-------- SELECTED PASSAGE --------

The first three subsections of Section I lay out common NIL rights for college athletes. Each of these three sections define the NIL rights of college athletes and protect their participation.
HB 1505 consistently uses the term “students” compared to California’s use of “student-athletes” and still others covering “college athletes.” California has separate student-athlete legislation so it is likely its Fair Pay to Play Act used the same terminology to promote consistency for athletes’ rights legislation. The terms all refer to the same group of people, but the use of “athlete” rather than “student” highlights the hypocrisy of the NCAA’s amateurism requirement. The term “student-athlete” has been used by NCAA supporters to promote the archaic notion that athletes are students who happen to play sports. The contrary is true, athletes’ free labor provide the buildings education and administration at many Power 5 schools.
Paragraph (a) prohibits institutions from punishing or prohibiting athletes from participation or exercising NIL rights. This includes scholarship protections. Paragraphs (b) and (c) preclude athletic associations, conferences, and other groups from punishing or precluding participation of students (para. b) and institutions’ teams (para. c) from full participation. This is likely in reply to the NCAA’s initial response to California’s law which was to threaten banning schools from conference and national championship tournaments. The NCAA has publicly retreated from this position, but has sought federal legislation to preclude states’ rights on this issue.
Paragraph (d) addressing grant-in-aid is a response to a March, 2019 ruling that the NCAA cannot limit compensation or benefits for student-athletes that are "related to education." California Federal Judge Claudia Wilken decided this issue in In re NCAA Athletic Grant-in-Aid Cap Antitrust Litigation. Since this injunction, NCAA scholarships cover full cost of attendance that were not previously included in athlete scholarships. Until this ruling, full scholarship athletes paid a few thousand dollars yearly in costs for things like books.
II.(a) A postsecondary educational institution, athletic association, conference, or other group or organization with authority over intercollegiate athletics shall not interfere with or prevent a student from fully participating in intercollegiate athletics for obtaining professional representation in relation to contracts or legal matters, including, but not limited to, representation provided by athlete agents, financial advisors, or legal representation provided by attorneys.
(b) An athletic association, conference, or other group or organization with authority over intercollegiate athletics, including, but not limited to, the National Collegiate Athletic Association, shall not prevent a postsecondary educational institution from fully participating in intercollegiate athletics without penalty as a result of a college athlete obtaining professional representation in relation to contracts or legal matters, including, but not limited to, representation provided by athlete agents, financial advisors, or legal representation provided by attorneys.

-------- RECORD EXCERPTS --------

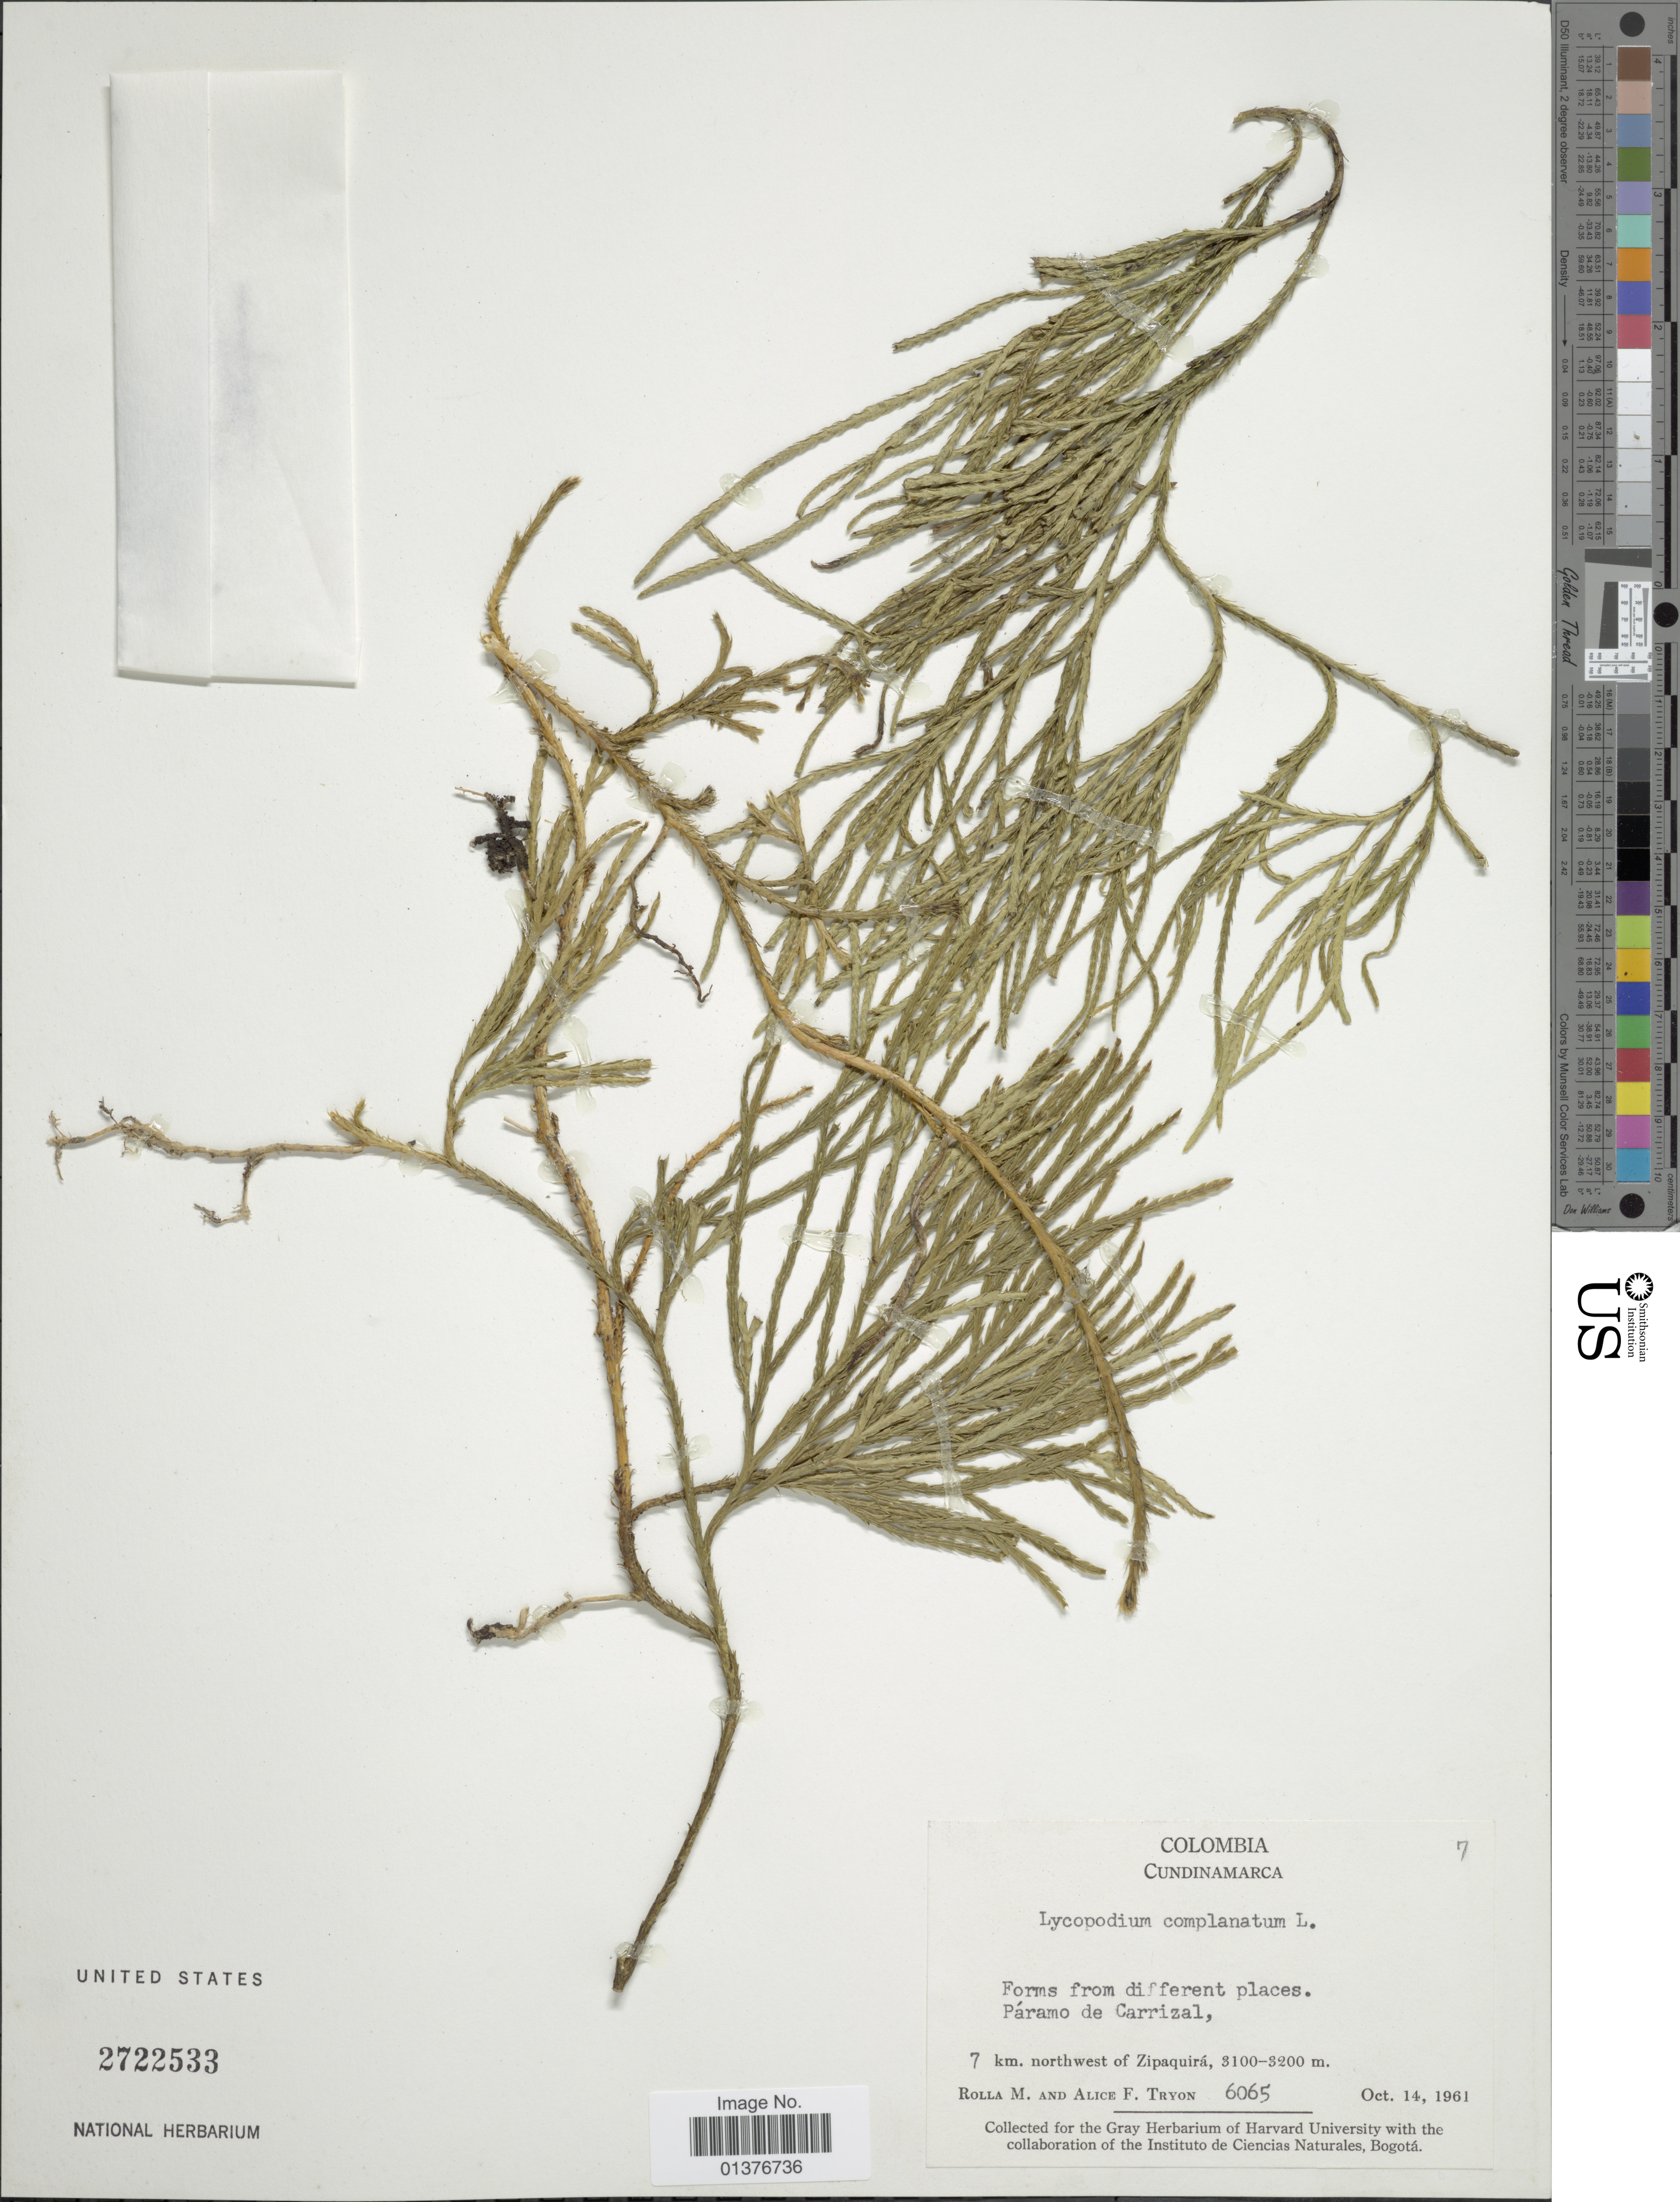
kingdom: Plantae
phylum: Tracheophyta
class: Lycopodiopsida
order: Lycopodiales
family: Lycopodiaceae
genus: Diphasiastrum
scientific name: Diphasiastrum thyoides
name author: (Humb. & Bonpl. ex Willd.) Holub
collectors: M. Rolla & A. F. Tryon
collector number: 6065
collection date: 1961-10-14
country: Colombia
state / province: Cundinamarca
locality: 7km northwest of Zipaquira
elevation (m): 3100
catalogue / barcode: US 2722533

--------

(OBJECTIVE 1) Print the stretch of the HB 1505 commentary from "The first three" through "protect their participation.".
(OBJECTIVE 2)
Answer these questions from the HB 1505 commentary:
(a) What term does HB 1505 consistently use for the people it covers?
(b) Which judge decided In re NCAA Athletic Grant-in-Aid Cap Antitrust Litigation?
(c) In what month and year was the ruling that the NCAA cannot limit compensation or benefits related to education?
(OBJECTIVE 3) Pick up the HB 1505 commentary after its final sentence and continue writing it.

(TASK RESULT 1)
The first three subsections of Section I lay out common NIL rights for college athletes. Each of these three sections define the NIL rights of college athletes and protect their participation.

(TASK RESULT 2)
(a) "Students."
(b) California Federal Judge Claudia Wilken.
(c) March 2019.

(TASK RESULT 3)
(c) Professional representation provided by athlete agents, financial advisors and/or attorneys shall be by persons licensed by the state.
Section II is all about allowing athletes to hire representation of athlete agents, financial advisors, or legal representation. This makes eminent sense. College athletes should be able to be fully informed by professionals in fields related to NIL rights. The professional licensure requirement seeks to preclude rogue actors from exploiting college athletes for their own benefit.
A glaring omission to this section seen in other NIL bills is the lack of requirement that these professionals comply with other state and federal law in the course of their athlete representation. Specifically, the federal Sports Agent Responsibility and Trust Act, established in Chapter 104 (commencing with Section 7801) of Title 15 of the United States Code established important requirements for these professionals.
New Hampshire law defines “athlete agent” as an individual who enters into an agency contract with a student-athlete or, directly or indirectly, recruits or solicits a student-athlete to enter into an agency contract. RSA 332-J:1(II) The term includes an individual who represents to the public that the individual is an athlete agent. The term does not include a spouse, parent, sibling, or grandparent, or guardian of the student-athlete or an individual acting solely on behalf of a professional sports team or professional sports organization. This statute has no geographic restrictions for whether state, federal, or collectively bargained licenses may be authorized. It has no pro hac vice language which applies when lawyers not barred in court of jurisdiction seek to use their out-of-state license for authorized practice.
Attorneys are licensed by the New Hampshire Bar which has strict codes of ethics and licensure. The term “financial advisor” in HB 1505 needs further definition. Contrary to agents and attorneys, this term is not otherwise defined in New Hampshire law. “Investment advisor” is defined in NH’s Uniform Securities Act. “Financial advisor” without further definition could include almost any person giving another advice on what to do with their money, contract, and NIL rights. HB 1505 does not include any requirement that the professionals covered therein be licensed by professional leagues if providing representation involving those leagues.
III.(a) A college athlete shall not enter into an apparel contract providing compensation to the athlete for use of the athlete’s name, image, or likeness rights which requires a student to display a sponsor’s apparel or otherwise advertises for the sponsor during official team activities if such provisions are in conflict with a provision of the athlete’s team contract.
(b) A college athlete who enters into a contract providing compensation to the athlete for use of the athlete’s name, image, or likeness rights, or athletics reputation shall disclose the contract to an official of the institution, to be designated by the institution.
(c) An institution asserting a conflict described in subparagraph (a) shall disclose to the athlete and the athlete’s legal representation, if applicable, the full contract they assert to be in conflict.
Section III addresses conflicts between team contracts and athlete contracts. Section (c) is a notice requirement to institutions they must inform the athlete of the perceived conflict. Section (b) places the same disclosure requirement on the athlete.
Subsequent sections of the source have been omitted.